* SELECTED TEXT *
Content starts

Changes are automatically tracked when saving. An `evolution.json` file logs all additions, deletions, and updates:

```python
# Tracking enabled by default
db.save()

# Disable tracking
db.save(track_evolution=False)

# Skip .json.js files (faster, smaller output)
db.save(write_js=False)

# Use Excel as source (for easy editing of logs)
db.save(evolution_xlsx=Path("path/to/evolution.xlsx"))

# Override timestamp for deterministic outputs (useful for testing)
db.save(timestamp=1741186800)
```

When `evolution_xlsx` is provided:
- The xlsx file becomes the source of truth (read from xlsx if it exists)

Content ends

* TASK REQUIREMENTS *
Edit the part of the notes on change tracking starting with "db.save(write_js=False)" and going on through "db.save(timestamp=1741186800)", putting "repeatable" in place of "deterministic". The listing comes from a separate source, unrelated to the notes on change tracking.

* PROVIDED INFORMATION *
Content starts

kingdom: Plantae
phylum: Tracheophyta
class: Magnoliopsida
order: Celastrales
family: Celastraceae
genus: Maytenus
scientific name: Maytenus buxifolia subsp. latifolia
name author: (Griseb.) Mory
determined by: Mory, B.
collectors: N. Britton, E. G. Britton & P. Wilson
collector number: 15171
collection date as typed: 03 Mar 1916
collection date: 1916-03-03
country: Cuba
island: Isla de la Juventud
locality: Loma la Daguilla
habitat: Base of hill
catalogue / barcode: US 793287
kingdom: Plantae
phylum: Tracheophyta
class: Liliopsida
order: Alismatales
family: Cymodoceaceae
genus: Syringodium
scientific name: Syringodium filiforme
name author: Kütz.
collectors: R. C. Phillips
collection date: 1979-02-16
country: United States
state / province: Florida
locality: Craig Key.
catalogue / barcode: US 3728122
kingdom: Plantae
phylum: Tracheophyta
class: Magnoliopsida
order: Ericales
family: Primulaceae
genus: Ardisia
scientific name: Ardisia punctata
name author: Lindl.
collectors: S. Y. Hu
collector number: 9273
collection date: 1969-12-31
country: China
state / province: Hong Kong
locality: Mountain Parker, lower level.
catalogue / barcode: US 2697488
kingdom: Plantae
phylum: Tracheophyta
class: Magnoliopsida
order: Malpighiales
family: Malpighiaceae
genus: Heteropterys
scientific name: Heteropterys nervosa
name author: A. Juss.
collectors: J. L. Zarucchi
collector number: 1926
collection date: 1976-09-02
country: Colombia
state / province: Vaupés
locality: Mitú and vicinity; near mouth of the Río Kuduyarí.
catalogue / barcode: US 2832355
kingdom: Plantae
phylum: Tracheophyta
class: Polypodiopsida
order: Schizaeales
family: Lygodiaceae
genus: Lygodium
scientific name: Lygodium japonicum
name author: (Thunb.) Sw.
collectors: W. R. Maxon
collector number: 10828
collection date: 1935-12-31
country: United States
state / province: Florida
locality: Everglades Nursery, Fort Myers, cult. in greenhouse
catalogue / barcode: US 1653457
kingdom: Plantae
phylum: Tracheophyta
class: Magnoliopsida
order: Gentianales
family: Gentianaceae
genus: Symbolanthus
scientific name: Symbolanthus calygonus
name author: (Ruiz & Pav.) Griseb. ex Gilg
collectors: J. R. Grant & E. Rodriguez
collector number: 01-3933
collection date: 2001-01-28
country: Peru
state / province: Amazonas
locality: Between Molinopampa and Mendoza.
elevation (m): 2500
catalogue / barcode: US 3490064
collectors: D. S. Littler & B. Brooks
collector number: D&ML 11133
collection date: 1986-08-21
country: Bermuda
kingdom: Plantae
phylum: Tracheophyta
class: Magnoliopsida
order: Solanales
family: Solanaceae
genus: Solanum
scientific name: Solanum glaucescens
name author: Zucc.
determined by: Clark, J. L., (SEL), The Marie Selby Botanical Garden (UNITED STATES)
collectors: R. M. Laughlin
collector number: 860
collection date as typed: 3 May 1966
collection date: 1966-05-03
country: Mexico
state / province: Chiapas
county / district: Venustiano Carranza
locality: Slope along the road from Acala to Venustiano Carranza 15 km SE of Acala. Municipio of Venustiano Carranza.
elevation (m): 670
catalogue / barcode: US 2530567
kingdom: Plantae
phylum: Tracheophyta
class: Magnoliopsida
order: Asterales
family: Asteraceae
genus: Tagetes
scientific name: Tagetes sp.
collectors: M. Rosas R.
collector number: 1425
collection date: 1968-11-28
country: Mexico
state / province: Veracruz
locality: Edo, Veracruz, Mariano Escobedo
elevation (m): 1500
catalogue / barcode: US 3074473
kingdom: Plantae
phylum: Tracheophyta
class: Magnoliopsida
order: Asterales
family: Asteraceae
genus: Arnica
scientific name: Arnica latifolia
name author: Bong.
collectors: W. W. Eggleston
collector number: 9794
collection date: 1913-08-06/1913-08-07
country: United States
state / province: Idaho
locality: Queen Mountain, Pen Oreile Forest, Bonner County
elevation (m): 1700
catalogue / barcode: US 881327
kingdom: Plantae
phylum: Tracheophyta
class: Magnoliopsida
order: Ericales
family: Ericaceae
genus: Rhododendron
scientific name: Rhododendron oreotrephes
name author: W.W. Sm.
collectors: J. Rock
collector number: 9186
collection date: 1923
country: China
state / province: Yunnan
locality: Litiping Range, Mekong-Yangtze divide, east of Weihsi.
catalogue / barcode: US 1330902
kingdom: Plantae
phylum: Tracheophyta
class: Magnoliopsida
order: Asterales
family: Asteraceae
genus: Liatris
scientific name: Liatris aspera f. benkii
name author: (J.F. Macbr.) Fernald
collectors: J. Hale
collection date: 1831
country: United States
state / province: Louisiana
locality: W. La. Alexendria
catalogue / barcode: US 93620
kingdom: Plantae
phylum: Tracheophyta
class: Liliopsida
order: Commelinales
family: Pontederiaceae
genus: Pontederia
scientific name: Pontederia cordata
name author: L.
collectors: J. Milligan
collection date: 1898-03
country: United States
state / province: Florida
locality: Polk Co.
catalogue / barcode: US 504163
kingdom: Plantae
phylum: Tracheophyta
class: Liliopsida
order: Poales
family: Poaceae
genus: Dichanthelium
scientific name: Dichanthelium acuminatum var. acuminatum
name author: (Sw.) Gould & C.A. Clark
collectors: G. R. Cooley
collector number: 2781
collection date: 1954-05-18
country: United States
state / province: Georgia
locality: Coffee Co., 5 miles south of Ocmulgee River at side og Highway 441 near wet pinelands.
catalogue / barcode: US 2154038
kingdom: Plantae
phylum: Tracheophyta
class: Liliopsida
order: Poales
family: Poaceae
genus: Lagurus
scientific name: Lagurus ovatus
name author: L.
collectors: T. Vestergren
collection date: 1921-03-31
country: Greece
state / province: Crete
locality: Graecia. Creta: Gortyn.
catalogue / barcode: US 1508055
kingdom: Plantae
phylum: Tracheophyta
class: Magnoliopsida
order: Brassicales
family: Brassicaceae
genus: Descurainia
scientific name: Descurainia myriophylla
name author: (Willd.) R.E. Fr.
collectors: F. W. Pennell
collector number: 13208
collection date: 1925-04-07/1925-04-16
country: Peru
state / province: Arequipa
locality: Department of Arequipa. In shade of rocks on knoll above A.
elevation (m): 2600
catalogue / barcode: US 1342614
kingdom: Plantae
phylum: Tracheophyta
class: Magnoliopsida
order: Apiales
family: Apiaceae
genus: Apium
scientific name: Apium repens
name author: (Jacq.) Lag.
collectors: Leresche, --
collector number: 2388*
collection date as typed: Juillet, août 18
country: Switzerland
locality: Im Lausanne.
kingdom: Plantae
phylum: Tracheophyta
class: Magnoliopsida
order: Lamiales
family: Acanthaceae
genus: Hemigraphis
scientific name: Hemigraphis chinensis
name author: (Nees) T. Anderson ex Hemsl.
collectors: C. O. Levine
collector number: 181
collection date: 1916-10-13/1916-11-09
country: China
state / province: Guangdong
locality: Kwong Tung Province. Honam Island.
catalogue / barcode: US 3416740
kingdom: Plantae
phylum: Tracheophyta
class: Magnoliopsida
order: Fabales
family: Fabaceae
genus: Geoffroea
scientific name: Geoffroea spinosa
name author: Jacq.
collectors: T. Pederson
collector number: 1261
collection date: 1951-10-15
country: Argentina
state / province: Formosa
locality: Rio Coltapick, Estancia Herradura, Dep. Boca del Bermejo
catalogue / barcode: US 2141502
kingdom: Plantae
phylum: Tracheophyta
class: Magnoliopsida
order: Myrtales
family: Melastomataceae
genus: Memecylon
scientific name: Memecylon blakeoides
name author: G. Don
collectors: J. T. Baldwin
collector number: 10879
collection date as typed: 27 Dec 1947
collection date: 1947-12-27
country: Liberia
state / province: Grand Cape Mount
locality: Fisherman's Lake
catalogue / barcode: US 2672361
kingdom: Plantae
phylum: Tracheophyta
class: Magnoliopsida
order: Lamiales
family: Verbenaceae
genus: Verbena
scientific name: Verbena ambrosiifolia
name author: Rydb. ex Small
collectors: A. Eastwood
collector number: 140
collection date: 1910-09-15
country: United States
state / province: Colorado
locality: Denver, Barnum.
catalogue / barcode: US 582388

Content ends

* OUTPUT OF THE TASK *
db.save(write_js=False)

# Use Excel as source (for easy editing of logs)
db.save(evolution_xlsx=Path("path/to/evolution.xlsx"))

# Override timestamp for repeatable outputs (useful for testing)
db.save(timestamp=1741186800)